The elderly nun repeated her message with emotion-free patience. “The Mother Superior will be in retreat all day, in prayer and fasting.” She took pity on Scarlett and added an explanation. “This is Ash Wednesday.”

“I know it’s Ash Wednesday,” Scarlett almost shouted. Then she curbed her tongue. “Please say that I am very disappointed,” she said softly, “and I’ll come back tomorrow.”

As soon as she reached the Robillard house she washed her face.

Eulalie and Pauline were visibly shocked when she came downstairs and joined them in the drawing room, but neither of them said anything. Silence was the only weapon they felt it safe to use when Scarlett was in a temper. But when she announced that she was going to order breakfast, Pauline spoke up. “You’ll regret that before the day is out, Scarlett.”

“I can’t imagine why,” Scarlett answered. Her jaw was set.

It sagged when Pauline explained. Scarlett’s reintroduction to religion was so recent that she thought fasting meant simply having fish on Fridays instead of meat. She liked fish and had never objected to the rule. But what Pauline told her was objectionable in the extreme.

Only one meal a day during the forty days of Lent, and no meat at that meal. Sundays were the exception. Still no meat, but three meals were allowed.

“I don’t believe it!” Scarlett exclaimed for the second time within an hour. “We never did that at home.”

“You were children,” said Pauline, “but I’m sure your mother fasted as she should. I cannot understand why she didn’t introduce you to Lenten observance when you passed childhood, but then she was isolated out in the country without a priest’s guidance, and there was Mr. O’Hara’s influence to offset . . .” Her voice trailed off.

Scarlett’s eyes lit for battle. “And just what do you mean by ‘Mr. O’Hara’s influence,’ I’d like to know?”

Pauline dropped her gaze. “Everyone knows that the Irish take certain freedoms with the laws of the Church. You can’t really blame them, poor illiterate nation that they are.” She crossed herself piously.

Scarlett stamped her foot. “I’m not going to stand here and listen to such high and mighty French snobbery. My Pa was never anything but a good man, and his ‘influence’ was kindness and generosity, something you don’t know anything about. Furthermore, I’ll have you know, I spent all afternoon yesterday with his kin, and they’re fine people, every one of them. I’d a sight rather be influenced by them than by your whey-faced religious prissiness.”

Eulalie burst into tears. Scarlett scowled at her. Now she’ll sniff that sniff of hers for hours, I reckon. I can’t bear it.

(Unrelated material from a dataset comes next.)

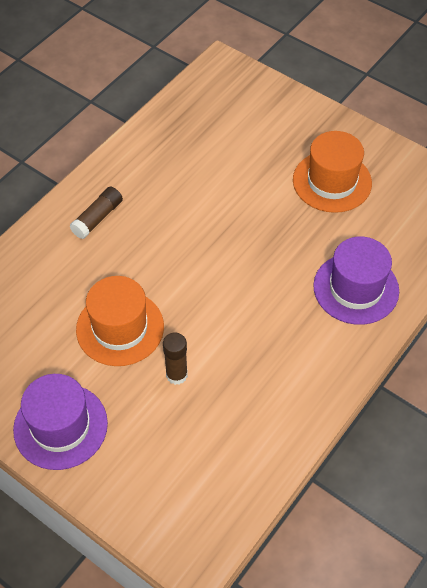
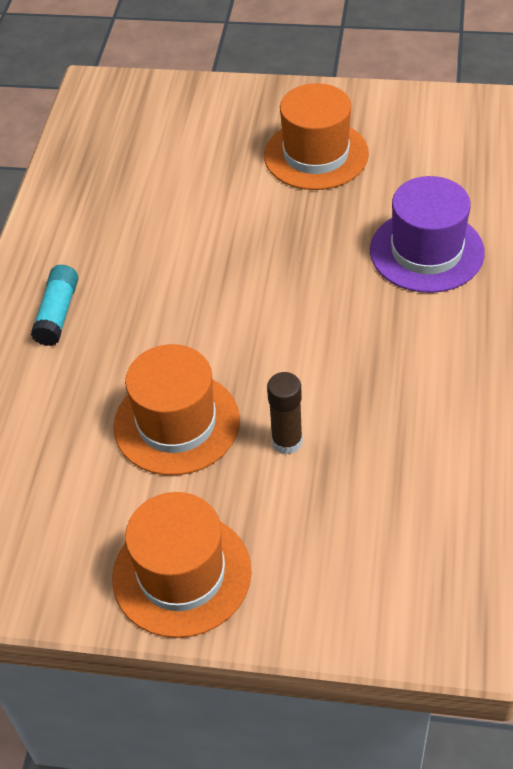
camera: 25 degrees left, 5 degrees down
(60, 426) = (181, 574): purple hat -> orange hat
(97, 218) = (57, 314): brown glue stick -> turquoise glue stick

Pauline sobbed loudly. Scarlett turned, staring. Pauline never wept.

Scarlett looked helplessly at the two bent gray heads and hunched shoulders, Pauline’s so thin and fragile looking.

My grief! She walked over to Pauline and touched her aunt’s knobby back. “I’m sorry, Auntie. I didn’t mean what I said.”


When peace had been restored, Eulalie suggested that Scarlett join her and Pauline for their walk around the square. “Sister and I always find that a constitutional is a great restorative,” she said brightly. Then her mouth quivered pathetically. “It keeps one’s mind off food, too.”

Scarlett agreed at once. She had to get out of the house. She was convinced she could smell bacon frying in the kitchen. She walked with her aunts around the square of green in front of the house, then the short distance to the next square, around it, then to the next square, and the next and the next. By the time they returned to the house she was dragging her feet almost as much as Eulalie was, and she was positive that she’d walked through or around every single one of the twenty-some squares that dotted Savannah and gave it its claim to unique charm. She was also positive that she was half-starved to death and bored to screaming-point. But at least it was time for dinner . . . She couldn’t remember ever tasting fish that was quite so delicious.

What a relief! Scarlett thought when Eulalie and Pauline went upstairs for their after-dinner naps. A little of their reminiscences of Savannah goes a long way. A lot of it could drive a person to murder. She wandered restlessly through the big house picking up bits of china and silver from tables and putting them back without really seeing them.